UCLan denies ‘elitism’ as degree entrance policy is slammed

3803460_cbbbebbfBy Nikki Walsh -Reporter

‘We are not elitist’ says the head of UCLan’s School of Medicine, after a UK charity criticised the uni’s ‘foreign students only’ entrance to its new medical degree.

Professor Cathy Jackson said that UK students weren’t allowed to apply for this September’s Bachelor of Medicine Bachelor of Surgery (MBBS) because of a lack of UK government funding for home students.  Instead, the degree will launch with only 38 non-EU international students, each paying a whopping £182,500 in tuition fees over five years.

It’s thought that UCLan is keen to develop its new medical school, and may be launching the self-funded MBBS to do so in the absence of UK government funding.

But the move was reportedly slammed by Deborah Streatfield, founder of UK social mobility charity MyBigCareer, who told the BBC: “This course is linked to NHS providers and yet attracts students who can self-fund £182,500 in tuition fees over five years.

“This does absolutely nothing to help young students from disadvantaged backgrounds who struggle to access medical courses and then face five years of fees and tuition loans.

“These students would love to work and give back to the NHS if given a chance.”

But Prof Jackson, Dean of UCLan’s School of Medicine, hit back saying: “We are very much not an elitist organisation and we are working with our partner trusts to improve the health economy in all the regions in which we are based.

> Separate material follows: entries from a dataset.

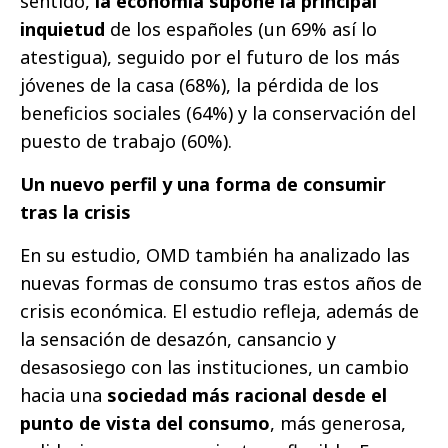
sentido,
la economía supone la principal
inquietud
de los españoles (un 69% así lo
atestigua), seguido por el futuro de los más
jóvenes de la casa (68%), la pérdida de los
beneficios sociales (64%) y la conservación del
puesto de trabajo (60%).
Un nuevo perfil y una forma de consumir
tras la crisis
En su estudio, OMD también ha analizado las
nuevas formas de consumo tras estos años de
crisis económica. El estudio refleja, además de
la sensación de desazón, cansancio y
desasosiego con las instituciones, un cambio
hacia una
sociedad más racional desde el
punto de vista del consumo
, más generosa,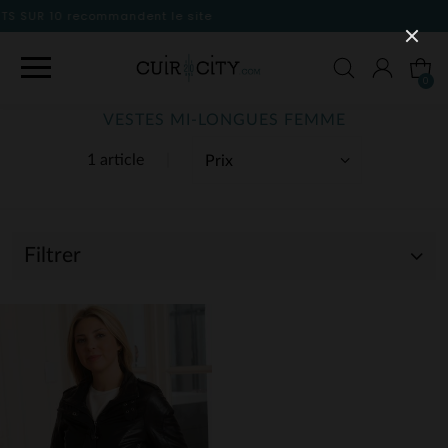
le site
0
VESTES MI-LONGUES FEMME
1 article
Filtrer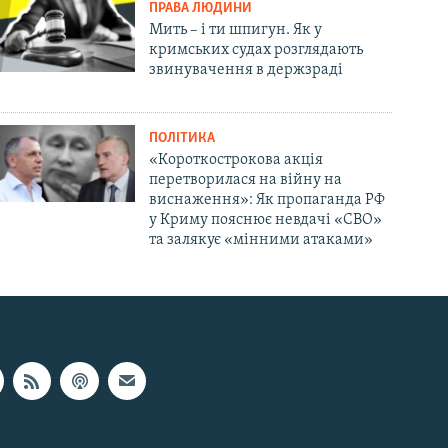
ПРАВА ЛЮДИНИ
Мить – і ти шпигун. Як у
кримських судах розглядають
звинувачення в держзраді
ПОЛІТИКА
«Короткострокова акція
перетворилася на війну на
виснаження»: Як пропаганда РФ
у Криму пояснює невдачі «СВО»
та залякує «мінними атаками»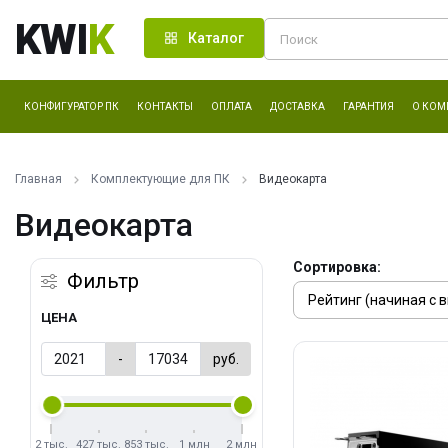
KWI
K
Каталог
КОНФИГУРАТОР ПК
КОНТАКТЫ
ОПЛАТА
ДОСТАВКА
ГАРАНТИЯ
О КОМ
Главная
Комплектующие для ПК
Видеокарта
Видеокарта
Сортировка:
Фильтр
ЦЕНА
-
руб.
2 тыс.
427 тыс.
853 тыс.
1 млн
2 млн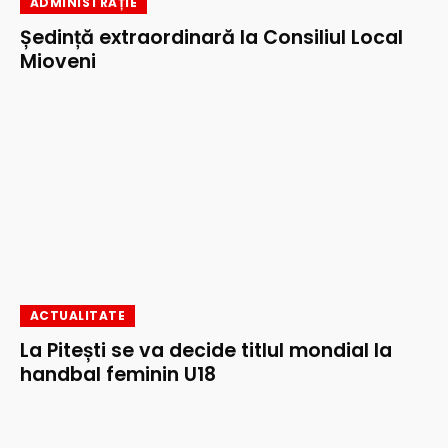
ADMINISTRAȚIE
Ședință extraordinară la Consiliul Local
Mioveni
ACTUALITATE
La Pitești se va decide titlul mondial la
handbal feminin U18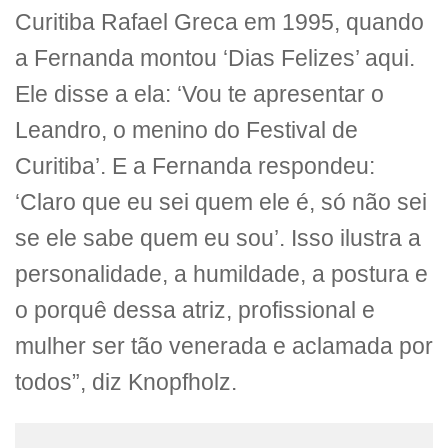
Curitiba Rafael Greca em 1995, quando
a Fernanda montou ‘Dias Felizes’ aqui.
Ele disse a ela: ‘Vou te apresentar o
Leandro, o menino do Festival de
Curitiba’. E a Fernanda respondeu:
‘Claro que eu sei quem ele é, só não sei
se ele sabe quem eu sou’. Isso ilustra a
personalidade, a humildade, a postura e
o porquê dessa atriz, profissional e
mulher ser tão venerada e aclamada por
todos”, diz Knopfholz.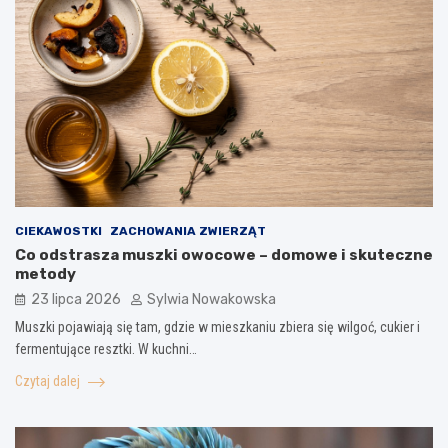
CIEKAWOSTKI
ZACHOWANIA ZWIERZĄT
Co odstrasza muszki owocowe – domowe i skuteczne
metody
23 lipca 2026
Sylwia Nowakowska
Muszki pojawiają się tam, gdzie w mieszkaniu zbiera się wilgoć, cukier i
fermentujące resztki. W kuchni…
Czytaj dalej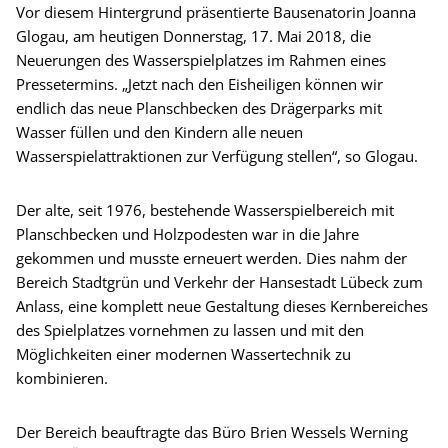
Vor diesem Hintergrund präsentierte Bausenatorin Joanna
Glogau, am heutigen Donnerstag, 17. Mai 2018, die
Neuerungen des Wasserspielplatzes im Rahmen eines
Pressetermins. „Jetzt nach den Eisheiligen können wir
endlich das neue Planschbecken des Drägerparks mit
Wasser füllen und den Kindern alle neuen
Wasserspielattraktionen zur Verfügung stellen“, so Glogau.
Der alte, seit 1976, bestehende Wasserspielbereich mit
Planschbecken und Holzpodesten war in die Jahre
gekommen und musste erneuert werden. Dies nahm der
Bereich Stadtgrün und Verkehr der Hansestadt Lübeck zum
Anlass, eine komplett neue Gestaltung dieses Kernbereiches
des Spielplatzes vornehmen zu lassen und mit den
Möglichkeiten einer modernen Wassertechnik zu
kombinieren.
Der Bereich beauftragte das Büro Brien Wessels Werning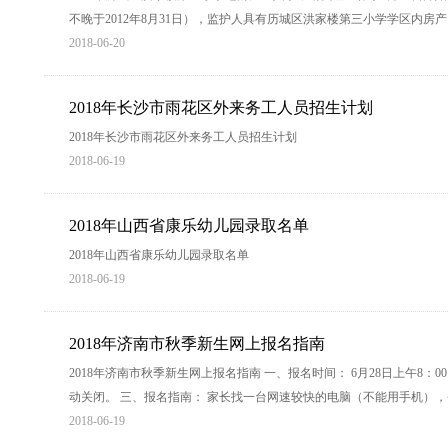
不晚于2012年8月31日），监护人具有历城区洪家楼第三小学学区内
2018-06-20
2018年长沙市雨花区外来务工人员招生计划
2018年长沙市雨花区外来务工人员招生计划
2018-06-19
2018年山西省康乐幼儿园录取名单
2018年山西省康乐幼儿园录取名单
2018-06-19
2018年济南市秋季新生网上报名指南
2018年济南市秋季新生网上报名指南 一、报名时间： 6月28日上午8：
动关闭。 三、报名指南： 家长找一台网速较快的电脑（不能用手机），登录网址
2018-06-19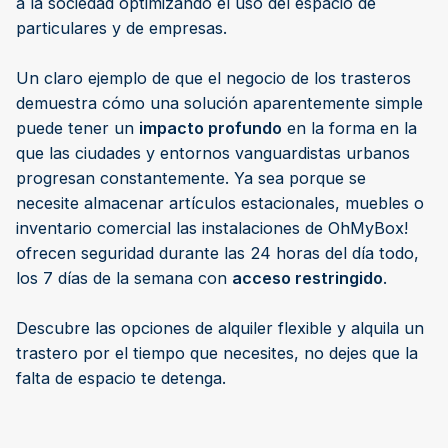
a la sociedad optimizando el uso del espacio de
particulares y de empresas.
Un claro ejemplo de que el negocio de los trasteros
demuestra cómo una solución aparentemente simple
puede tener un
impacto profundo
en la forma en la
que las ciudades y entornos vanguardistas urbanos
progresan constantemente. Ya sea porque se
necesite almacenar artículos estacionales, muebles o
inventario comercial las instalaciones de OhMyBox!
ofrecen seguridad durante las 24 horas del día todo,
los 7 días de la semana con
acceso restringido
.
Descubre las opciones de alquiler flexible y alquila un
trastero por el tiempo que necesites, no dejes que la
falta de espacio te detenga.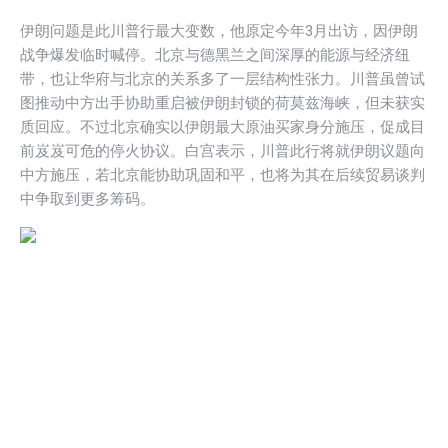
伊朗问题是此川普行最大变数，他原定今年3月出访，因伊朗
战争爆发临时喊停。北京与德黑兰之间深厚的能源与经济纽
带，也让华府与北京的关系多了一层结构性张力。川普虽曾试
图推动中方出手协助重启被伊朗封锁的荷莫兹海峡，但未获实
质回应。不过北京确实以伊朗最大原油买家身分施压，促成目
前岌岌可危的停火协议。白宫表示，川普此行将就伊朗议题向
中方施压，若北京能协助巩固和平，也将为其在后续贸易谈判
中争取到更多筹码。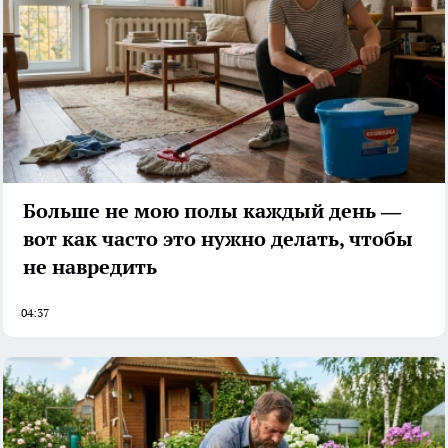
Больше не мою полы каждый день —
вот как часто это нужно делать, чтобы
не навредить
04:37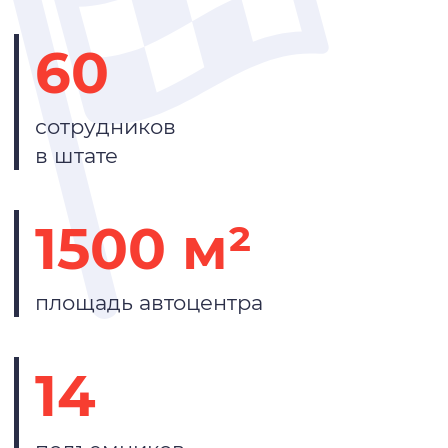
60
сотрудников
в штате
1500 м²
площадь автоцентра
14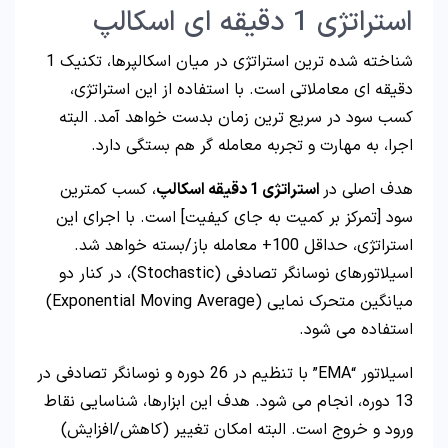
استراتژی 1 دقیقه ای اسکالپ
شناخته شده ترین استراتژی در میان اسکالپرها، تکنیک 1
دقیقه ای معاملاتی است. با استفاده از این استراتژی،
کسب سود در سریع ترین زمان بدست خواهد آمد. البته
اجرا، به مهارت و تجربه معامله گر هم بستگی دارد.
هدف اصلی در
استراتژی 1 دقیقه اسکالپ
، کسب کمترین
سود [تمرکز بر کمیت به جای کیفیت] است. با اجرای این
استراتژی، حداقل 100+ معامله باز/بسته خواهد شد.
اسیلاتورهای نوسانگر تصادفی (Stochastic)، در کنار دو
میانگین متحرک نمایی (Exponential Moving Average)
استفاده می شود.
اسیلاتور “EMA” با تنظیم در 26 دوره و نوسانگر تصادفی در
13 دوره، انجام می شود. هدف این ابزارها، شناسایی نقاط
ورود و خروج است. البته امکان تغییر (کاهش/افزایش)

“These international students self-fund their course in the same way as international students do at every other medical school in the UK. Unlike the other schools however, we don’t receive government funding to enrol home students.”

UCLan designed the new degree in partnership with East Lancashire Hospitals NHS Trust.  But despite local NHS involvement, the course has no Department of Health and Department of Business, Innovation and Skills funding like other UK public medical schools.

The uni has claimed it has ‘a very good reputation in helping to wide participation’ in medical education.

And Prof Jackson did not rule out future changes in favour of UK students, saying: “We would like to take home students and are actively looking at ways to make this possible, even without public funding.”